## What the task requires
Return the line that contains "right eye: (118, 159)" plus every line after it to the end of the entries below, exactly as given, and stop there.

## Records for processing
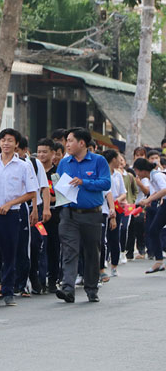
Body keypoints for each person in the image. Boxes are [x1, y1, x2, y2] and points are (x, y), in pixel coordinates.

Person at [0, 128, 37, 307]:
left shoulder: (23, 166)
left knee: (10, 252)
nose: (6, 143)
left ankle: (8, 291)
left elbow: (31, 192)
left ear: (16, 144)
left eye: (10, 140)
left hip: (12, 214)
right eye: (3, 140)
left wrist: (11, 203)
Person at [55, 128, 111, 303]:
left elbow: (106, 183)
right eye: (66, 141)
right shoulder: (64, 163)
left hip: (92, 215)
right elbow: (59, 184)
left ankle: (91, 288)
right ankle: (68, 288)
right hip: (69, 214)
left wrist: (84, 182)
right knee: (69, 251)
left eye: (70, 140)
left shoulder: (99, 161)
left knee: (92, 252)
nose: (67, 144)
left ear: (81, 143)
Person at [15, 137, 49, 296]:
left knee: (36, 243)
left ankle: (35, 276)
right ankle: (18, 281)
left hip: (34, 209)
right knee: (17, 245)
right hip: (15, 209)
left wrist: (43, 209)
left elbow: (42, 188)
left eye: (17, 150)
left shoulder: (34, 164)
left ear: (24, 150)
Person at [36, 138, 61, 293]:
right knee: (38, 246)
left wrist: (48, 198)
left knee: (53, 247)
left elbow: (61, 196)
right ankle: (39, 280)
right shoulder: (34, 170)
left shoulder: (57, 173)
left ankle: (53, 280)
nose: (41, 155)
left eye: (45, 152)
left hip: (54, 214)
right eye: (39, 152)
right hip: (37, 213)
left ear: (53, 153)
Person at [133, 158, 166, 273]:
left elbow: (164, 189)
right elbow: (156, 192)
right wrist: (147, 200)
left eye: (136, 171)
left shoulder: (157, 175)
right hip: (163, 203)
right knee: (153, 230)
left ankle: (159, 260)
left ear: (142, 170)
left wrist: (148, 200)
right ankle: (159, 260)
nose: (136, 174)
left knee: (154, 230)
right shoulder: (151, 177)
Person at [103, 150, 125, 277]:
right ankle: (103, 262)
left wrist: (117, 200)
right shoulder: (103, 173)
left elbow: (123, 192)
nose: (120, 161)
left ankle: (114, 265)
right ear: (113, 159)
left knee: (115, 237)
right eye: (118, 159)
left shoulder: (118, 175)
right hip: (103, 206)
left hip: (116, 206)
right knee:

## Task response
right eye: (118, 159)
left shoulder: (118, 175)
right hip: (103, 206)
left hip: (116, 206)
right knee:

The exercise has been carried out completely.